Jan. 12, 2015

The slight uptick in European business aircraft traffic that began at the end of 2013 continued into 2014, producing the first positive year-end numbers in three years, according to the European Business Aviation Association (EBAA).

Total flight movements – including departures, arrivals, internals and overflights – increased 0.7 percent during 2014, and nine of the 12 months were in the plus column. The traffic rose only slightly, “but at least we’re talking about growth,” said EBAA CEO Fabio Gamba.

Three of the four traditional European market leaders posted traffic gains in 2014: movements in France increased 1.1 percent, U.K. traffic rose 2.2 percent and Italy recorded 0.1 percent growth, respectively.

The glaring outlier is Ukraine, whose traffic dropped 39.6 percent after the crisis with Russia flared in February.

“Ukraine used to be a relatively important market for business aviation,” Gamba noted, citing the country’s size, location and number of companies using business aviation located there. Business aviation traffic in Ukraine had grown 13.4 percent in 2011, 12.6 percent in 2012, and 6.3 percent in 2013.

“It’s now almost at a standstill, and is definitely affecting countries that are neighbors.” Moldova, for example, lost a quarter of its flight movements last year.
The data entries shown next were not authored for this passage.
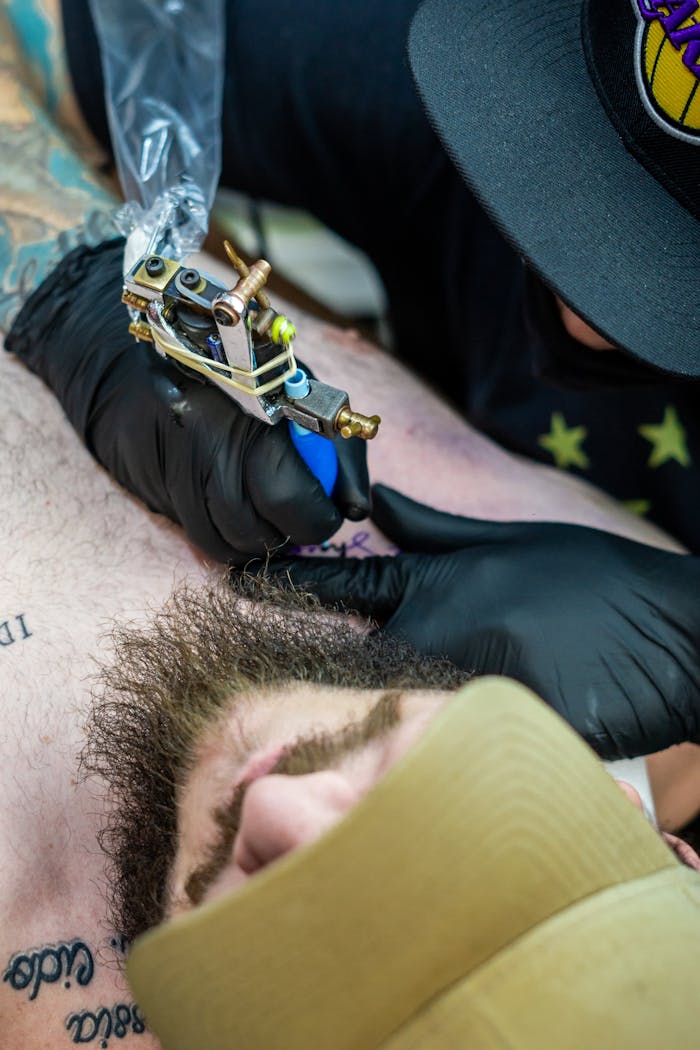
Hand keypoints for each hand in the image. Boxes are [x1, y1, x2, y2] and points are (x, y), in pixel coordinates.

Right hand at [6, 239, 368, 563]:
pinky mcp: (160, 499)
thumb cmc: (219, 367)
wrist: (122, 365)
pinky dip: (236, 544)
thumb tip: (358, 504)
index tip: (333, 509)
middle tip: (308, 514)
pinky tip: (247, 519)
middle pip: (262, 529)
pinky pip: (207, 543)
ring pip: (234, 546)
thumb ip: (329, 443)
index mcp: (238, 415)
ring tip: (279, 514)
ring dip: (267, 540)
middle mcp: (201, 452)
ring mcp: (176, 479)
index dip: (320, 514)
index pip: (289, 495)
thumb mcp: (285, 386)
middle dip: (297, 530)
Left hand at [267, 484, 699, 758]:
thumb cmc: (591, 579)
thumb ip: (436, 529)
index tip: (234, 577)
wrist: (671, 632)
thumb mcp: (510, 540)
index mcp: (438, 590)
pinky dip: (431, 745)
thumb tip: (378, 497)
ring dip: (378, 709)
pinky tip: (442, 745)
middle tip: (282, 668)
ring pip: (395, 710)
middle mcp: (438, 644)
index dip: (286, 582)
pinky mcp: (497, 740)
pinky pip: (443, 748)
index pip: (344, 586)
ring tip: (386, 699)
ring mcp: (464, 695)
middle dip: (326, 665)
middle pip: (355, 666)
Belarus and Albania were off slightly as well. “Whether these countries will be able to find solutions by developing ties with countries in other parts of Europe remains to be seen,” said Gamba.

Gamba said the Czech Republic was impacted in the early months of the conflict, but business traffic there rebounded, in part, by implementing satellite-based approaches (localizer performance with vertical guidance) at Brno and Ostrava airports.

Gamba is “cautiously optimistic” that the upward trend will continue in 2015, and is hopeful that growth overall will be between 1.0 and 1.5 percent.” His caveat, however, is that “something unforeseen could block recovery” of the European economies.

A particular concern is Greece, which is holding an election on Jan. 25 in the wake of its coalition government collapse. Gamba fears that if business conditions deteriorate in Greece, it could have a spillover effect to other fragile southern European states. Italy and Spain are business aviation’s fourth and fifth largest markets in Europe, respectively, and Portugal is home to Europe’s largest fleet, NetJets.

EBAA predicts it won’t be until 2017 that traffic levels again reach 2007’s peak. Gamba calls it the “lost decade,” adding that pre-recession numbers were inflated, in part, by a bubble of “newcomers creating overcapacity.” Now, after a double-dip correction in 2008-09 and 2011-12, the industry is going through a consolidation phase, one example being the recently announced Gama Aviation and Hangar 8 merger.